What the top models say about the premium end of the market

The strongest claim one might want here — whether high-SCOP R290 models are more common than comparable R32 models at the very top end — cannot be verified from the corpus because both top_models probes for R290 and R32 return empty arrays (top_models). So there is no citable top-20 SCOP distribution by refrigerant in the supplied data.

That absence matters in itself. EPREL-based headline shares can show a directional tilt, but they do not automatically show where the premium segment is thickest. To determine whether R290 is genuinely overrepresented among Poland’s highest-SCOP offers, we would need a populated top-model table or a Poland-specific SCOP leaderboard, neither of which is in the corpus.

What is available instead is the broader leaderboard framework, including our top SCOP leaderboard and air-to-water SCOP leaderboard, which are the right places to watch for a premium-end shift once model-level data is exposed.

Why this matters for buyers, installers, and competitors in Poland

The practical takeaway is that Poland’s market context makes refrigerant transition more than a compliance story. A colder climate, high power prices, and generous subsidy support — including the Czyste Powietrze programme running until 2029-12-31, with heat-pump support up to PLN 49,800 in the highest tier — create a market where efficient, future-proof products can win share quickly (country_profile).

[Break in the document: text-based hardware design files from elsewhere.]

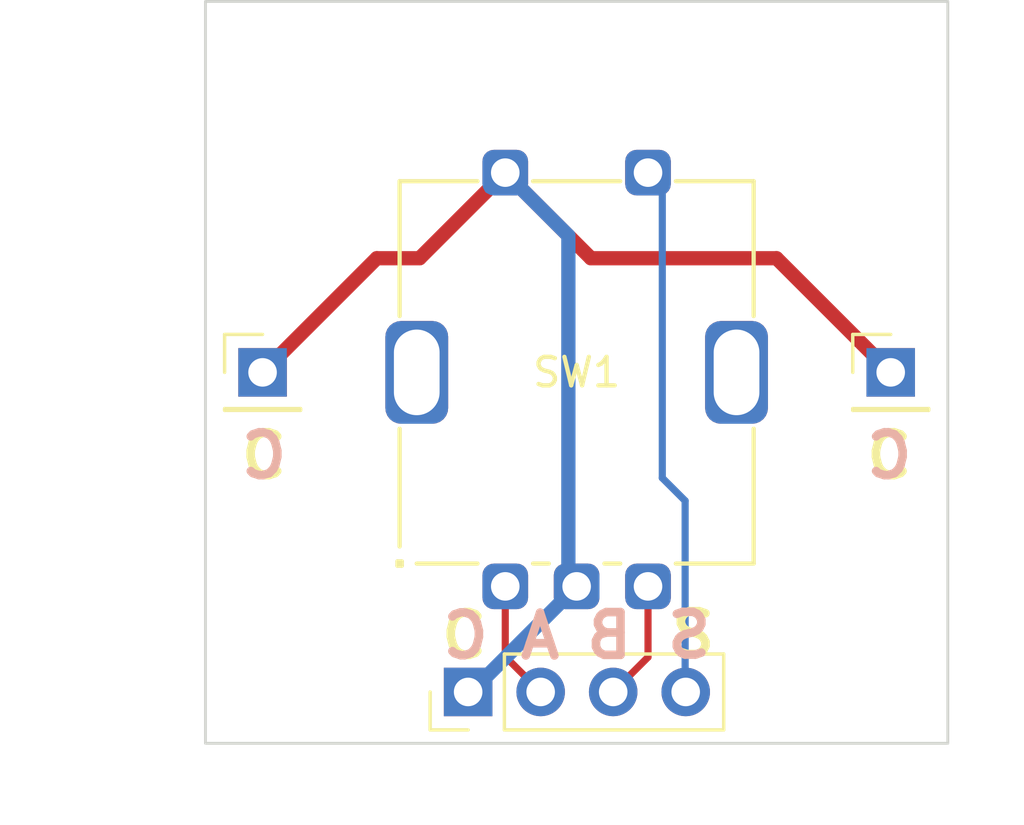
<source format=kicad_pcb>
(kicad_pcb (version 20221018) (generator pcbnew)

  (general
    (thickness 1.6)
  )

  (paper "A4")
  (layers
    (0 "F.Cu" signal)
    (31 "B.Cu" signal)
    (32 "B.Adhes" user "B.Adhesive")
    (33 "F.Adhes" user "F.Adhesive")
    (34 "B.Paste" user)
    (35 "F.Paste" user)
    (36 "B.SilkS" user "B.Silkscreen")
    (37 "F.SilkS" user "F.Silkscreen")
    (38 "B.Mask" user)
    (39 "F.Mask" user)
    (40 "Dwgs.User" user "User.Drawings")
    (41 "Cmts.User" user "User.Comments")
    (42 "Eco1.User" user "User.Eco1")
    (43 "Eco2.User" user "User.Eco2")
    (44 "Edge.Cuts" user)
    (45 "Margin" user)
    (46 "B.CrtYd" user "B.Courtyard")
    (47 "F.CrtYd" user "F.Courtyard")
    (48 "B.Fab" user)
    (49 "F.Fab" user)
    (50 "User.1" user)
    (51 "User.2" user)
    (52 "User.3" user)
    (53 "User.4" user)
    (54 "User.5" user)
    (55 "User.6" user)
    (56 "User.7" user)
    (57 "User.8" user)
    (58 "User.9" user)
  )

  (setup
    (pad_to_mask_clearance 0)
    (pcbplotparams
      (layerselection 0x00010fc_ffffffff)
      (plot_on_all_layers_selection 0x0000000_00000000)
      (disableapertmacros false)
      (usegerberextensions false)
      (usegerberattributes true)
      (usegerberadvancedattributes true)
      (creategerberjobfile true)
      (dashed_line_dash_ratio 12.000000)
      (dashed_line_gap_ratio 3.000000)
      (svgprecision 4)
      (plotframeref false)
      (viasonmask false)
      (mode 1)
      (useauxorigin false)
      (hpglpennumber 1)
      (hpglpenspeed 20)
      (hpglpendiameter 15.000000)
      (dxfpolygonmode true)
      (dxfimperialunits true)
      (dxfusepcbnewfont true)
      (psnegative false)
      (psa4output false)
      (plotreference true)
      (plotvalue true)
      (plotinvisibletext false)
      (sketchpadsonfab false)
      (subtractmaskfromsilk false)
      (outputformat 1)
      (mirror false)
      (drillshape 1)
      (scaleselection 1)
      (outputdirectory "")
    )
  )

  (net 0 "")
  (net 1 "A")
  (net 2 "B")
  (net 3 "S")
  (net 4 "C")

  (footprint "Connector_PinHeader_2.54mm:PinHeader_1x01_P2.54mm_Vertical" (layer "F.Cu") (at 151 100))

  (footprint "MountingHole:MountingHole_2.7mm_M2.5" (layer "F.Cu") (at 130 90))

  (footprint "MountingHole:MountingHole_2.7mm_M2.5" (layer "F.Cu") (at 150 110))

  (footprint "Connector_PinHeader_2.54mm:PinHeader_1x01_P2.54mm_Vertical" (layer "F.Cu") (at 129 100))

  (footprint "local:PEC12R-4217F-S0024" (layer "F.Cu") (at 140 100))

  (footprint "MountingHole:MountingHole_2.7mm_M2.5" (layer "F.Cu") (at 150 90))

  (footprint "MountingHole:MountingHole_2.7mm_M2.5" (layer "F.Cu") (at 130 110))

  (footprint "Connector_PinHeader_2.54mm:PinHeader_1x04_P2.54mm_Vertical" (layer "F.Cu") (at 136.2 111.2 90))

  (gr_rect (start 127 87) (end 153 113)
    (stroke (width 0.1) (type default)) (fill none) (layer "Edge.Cuts") (tstamp f9c44c25-6901-4cdc-9d2f-abe5c22246af))
  (gr_text "A" (at 139.56 110.12) (layer "B.SilkS") (tstamp 1205e6fb-64dc-472c-9b55-4313965d37fe)
    (effects (font (size 1.5 1.5) (thickness 0.3) bold) (justify left bottom mirror))
  )
  (gr_text "S" (at 144.85 110.09) (layer "B.SilkS") (tstamp 4e0731f3-0258-4597-9f80-0384093a30d2)
    (effects (font (size 1.5 1.5) (thickness 0.3) bold) (justify left bottom mirror))
  )
  (gr_text "B" (at 142.09 110.1) (layer "B.SilkS") (tstamp 58051e02-0ad0-438a-8fa9-1751fe0058de)
    (effects (font (size 1.5 1.5) (thickness 0.3) bold) (justify left bottom mirror))
  )
  (gr_text "C" (at 151.9 103.8) (layer "B.SilkS") (tstamp 6fa48899-40b9-4450-aa27-67c9841867af)
    (effects (font (size 1.5 1.5) (thickness 0.3) bold) (justify left bottom mirror))
  )
  (gr_text "C" (at 130 103.8) (layer "B.SilkS") (tstamp 91ad7da1-ae78-4393-ba8c-285eb27d34ab)
    (effects (font (size 1.5 1.5) (thickness 0.3) bold) (justify left bottom mirror))
  )
  (gr_text "C" (at 137.06 110.11) (layer "B.SilkS") (tstamp cf5e3d16-9d30-4b3b-8fbe-343b7d97ab52)
    (effects (font (size 1.5 1.5) (thickness 0.3) bold) (justify left bottom mirror))
  )
  (gr_text "C" (at 128.1 103.8) (layer "F.SilkS") (tstamp 2131caf0-2f3f-4f7d-b113-8e61a5c0e3ee)
    (effects (font (size 1.5 1.5) (thickness 0.3) bold) (justify left bottom))
  )
  (gr_text "C" (at 135.11 110.1) (layer "F.SilkS") (tstamp 24152f86-f254-473e-9b7a-9e941c25bab8)
    (effects (font (size 1.5 1.5) (thickness 0.3) bold) (justify left bottom))
  )
  (gr_text "C" (at 150 103.8) (layer "F.SilkS") (tstamp 4e04f65a-7139-40c3-aecb-72708280fed7)
    (effects (font (size 1.5 1.5) (thickness 0.3) bold) (justify left bottom))
  )
  (gr_text "S" (at 143.17 110.07) (layer "F.SilkS") (tstamp 97e8f257-2f48-431f-8324-dc477fe79539)
    (effects (font (size 1.5 1.5) (thickness 0.3) bold) (justify left bottom))
  )

  (segment (start 137.5 109.96) (end 138.74 111.2) (width 0.25) (layer "F.Cu") (net 1) (tstamp a025dfd6-6fcf-41f2-bb83-02a0dd3cc475))
  (segment (start 137.5 107.5) (end 137.5 109.96) (width 0.25) (layer "F.Cu") (net 1) (tstamp a831b5e3-8a8a-4f8a-80a0-9fe846205fcd))
  (segment (start 142.5 109.98) (end 141.28 111.2) (width 0.25) (layer "F.Cu") (net 2) (tstamp 25cb2663-0709-4aa1-8d31-3365dadda4c9))
  (segment (start 142.5 107.5) (end 142.5 109.98) (width 0.25) (layer "F.Cu") (net 2) (tstamp c3ba02e4-f1b6-4fa4-a50e-da858611453a))
  (segment (start 142.5 93) (end 142.9 93.4) (width 0.25) (layer "B.Cu") (net 3) (tstamp 2d75fa44-bd4a-4cfc-9713-7610bd5329cf))
  (segment (start 142.5 93) (end 143 93.5) (width 0.25) (layer "B.Cu") (net 3) (tstamp 4e996b8e-4699-489b-814d-5760c663f613))
  (segment (start 143.8 104.5) (end 143.8 111.18) (width 0.25) (layer "B.Cu") (net 3) (tstamp 6c1c63d3-2405-4297-906e-5104c4e4c3ec))
  (segment (start 143 103.7) (end 143.8 104.5) (width 0.25) (layer "B.Cu") (net 3) (tstamp 7fbe88b2-02dd-42db-9e57-8ae002c07ea6))
  (segment (start 143 93.5) (end 143 103.7) (width 0.25) (layer "B.Cu") (net 3) (tstamp 8d6f5951-928f-41eb-bfcf-262ed23b84e1))
  (segment (start 143.8 111.18) (end 143.82 111.2) (width 0.25) (layer "B.Cu") (net 3) (tstamp ed8f21f7-a923-43c7-8737-9c3c192391a0))
  (segment (start 147 96) (end 151 100) (width 0.5) (layer "F.Cu") (net 4) (tstamp 009f2220-b47a-464c-9f54-7c376544cbca))
  (segment (start 129 100) (end 133 96) (width 0.5) (layer "F.Cu") (net 4) (tstamp 41d6f24b-4572-40df-a71c-84ab55b052f4))
  (segment (start 134.5 96) (end 137.5 93) (width 0.5) (layer "F.Cu") (net 4) (tstamp 4d29ee3c-9b80-4b7a-a77d-aeebc3a33e12))
  (segment (start 133 96) (end 134.5 96) (width 0.5) (layer "F.Cu") (net 4) (tstamp a3888049-4bcc-476c-acec-ef89fbe9533f))
  (segment (start 140.5 96) (end 147 96) (width 0.5) (layer "F.Cu") (net 4) (tstamp b2331829-3732-416e-905d-e6e1319d8758))
  (segment (start 137.5 93) (end 140.5 96) (width 0.5) (layer "F.Cu") (net 4) (tstamp efa56e38-b638-4b50-8df0-7a1c5a3843e8))
  (segment (start 136.9 93.6) (end 137.5 93) (width 0.25) (layer "B.Cu") (net 4) (tstamp 0e392b2f-7446-4314-8160-454bd3897fde))
  (segment (start 140 107.5) (end 136.3 111.2) (width 0.5) (layer "B.Cu") (net 4) (tstamp 2f8f7924-a846-4c91-adab-1ad30f6745fd))
  (segment (start 139.71 107.23) (end 139.71 95.21) (width 0.5) (layer "B.Cu") (net 4) (tstamp 343bb81e-7273-4ed1-9007-6ee9010363bb))
  (segment (start 136.3 111.2) (end 136.2 111.2) (width 0.5) (layer "B.Cu") (net 4) (tstamp 3ee7c1db-af3b-40cc-9fc1-9fa0839b49f9))
  (segment (start 139.98 107.5) (end 139.71 107.23) (width 0.5) (layer "B.Cu") (net 4) (tstamp d3d8310d-375d-4220-917e-f1c2e15d9b9b))
  (segment (start 139.71 95.21) (end 137.5 93) (width 0.5) (layer "B.Cu") (net 4) (tstamp d63d8c47-95f9-444f-a758-8c4d7dbf3924))
  (segment (start 140 107.5) (end 139.98 107.5) (width 0.5) (layer "B.Cu") (net 4) (tstamp f4edb6bf-fcd9-4b5d-a235-5b19e306fdb9))

)

</source>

For buyers and installers, the important signal is not that R290 has already overtaken R32; it has not, judging from the EPREL-wide refrigerant counts of 537 versus 13,935 (market_index_snapshot). The signal is that propane is now present at a scale large enough to track seriously, while some of the strongest average SCOP results in the market are being posted by brands outside the legacy volume leader, notably Bosch at 4.69 and Ariston at 4.66 (brand_share).

For competitors, that combination matters. Once a refrigerant category moves from near-zero visibility to a measurable catalogue footprint, the competitive question shifts from “is there demand?” to “which brands are capturing the high-efficiency narrative?” EPREL suggests Poland is now at that stage. What it does not yet prove, from this corpus alone, is exactly how far R290 has penetrated Poland-specific listings by brand, or whether it already dominates the top SCOP tables there.

Sources

  • market_index_snapshot — Househeating Pulse · Market Index v1, computed from EPREL Public API. Snapshot: 2026-07-19.
  • refrigerant_universe — IPCC AR6 GWP table; EU Reg. 2024/573 phase-out schedule; EPREL declared codes. Snapshot: 2026-07-19.
  • brand_share — EPREL Public API · brand-share aggregation. Snapshot: 2026-07-19.
  • top_models — EPREL Public API via Househeating Pulse catalog. Snapshot: 2026-07-19.
  • country_profile — Eurostat tariffs (band DC/D2 latest); NASA POWER 30y normal; EEA grid CO₂; subsidies captured manually from official programme pages. Snapshot: 2026-07-19.